"""
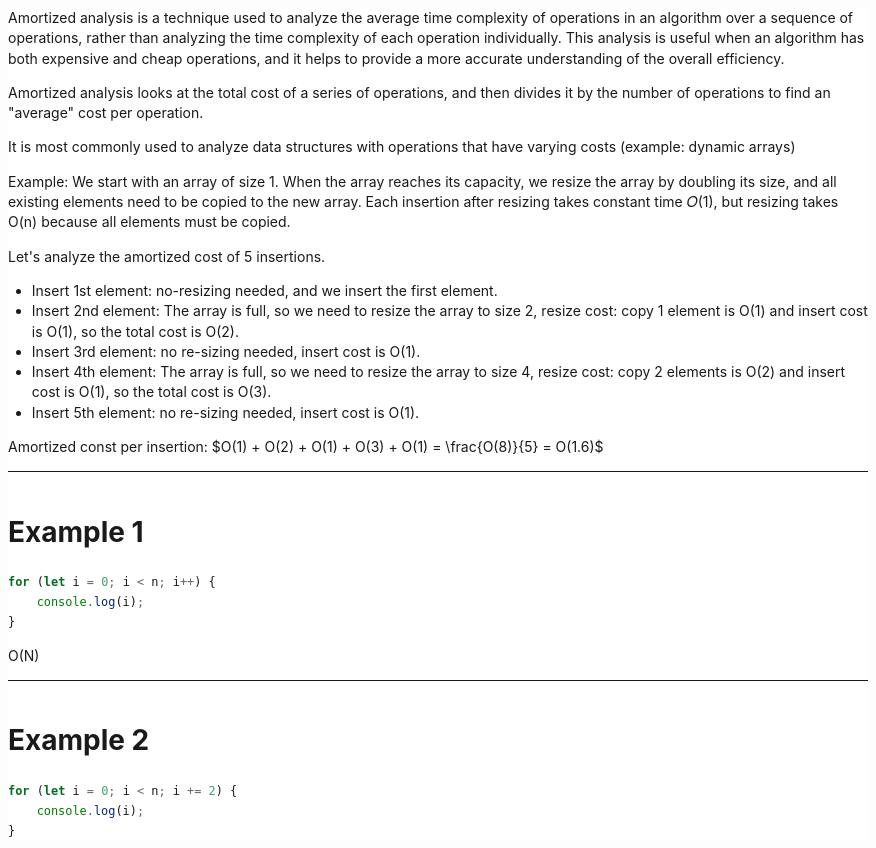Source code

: Amortized analysis is a technique used to analyze the average time complexity of operations in an algorithm over a sequence of operations, rather than analyzing the time complexity of each operation individually. This analysis is useful when an algorithm has both expensive and cheap operations, and it helps to provide a more accurate understanding of the overall efficiency.

Amortized analysis looks at the total cost of a series of operations, and then divides it by the number of operations to find an "average" cost per operation.

It is most commonly used to analyze data structures with operations that have varying costs (example: dynamic arrays)

Example:
We start with an array of size 1.
When the array reaches its capacity, we resize the array by doubling its size, and all existing elements need to be copied to the new array.
Each insertion after resizing takes constant time 𝑂(1), but resizing takes O(n) because all elements must be copied.

Let's analyze the amortized cost of 5 insertions.

- Insert 1st element: no-resizing needed, and we insert the first element.
- Insert 2nd element: The array is full, so we need to resize the array to size 2, resize cost: copy 1 element is O(1) and insert cost is O(1), so the total cost is O(2).
- Insert 3rd element: no re-sizing needed, insert cost is O(1).
- Insert 4th element: The array is full, so we need to resize the array to size 4, resize cost: copy 2 elements is O(2) and insert cost is O(1), so the total cost is O(3).
- Insert 5th element: no re-sizing needed, insert cost is O(1).

Amortized const per insertion: $O(1) + O(2) + O(1) + O(3) + O(1) = \frac{O(8)}{5} = O(1.6)$


---

# Example 1

```ts
for (let i = 0; i < n; i++) {
    console.log(i);
}
```

<p v-click class="opacity-50">
O(N)
</p>

---

# Example 2

```ts
for (let i = 0; i < n; i += 2) {
    console.log(i);
}
```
"""
_EXERCISE REQUIREMENTS:_
How many lines in the records contain the string "needed"? Give the number by itself.

_ANSWER AREA:_
3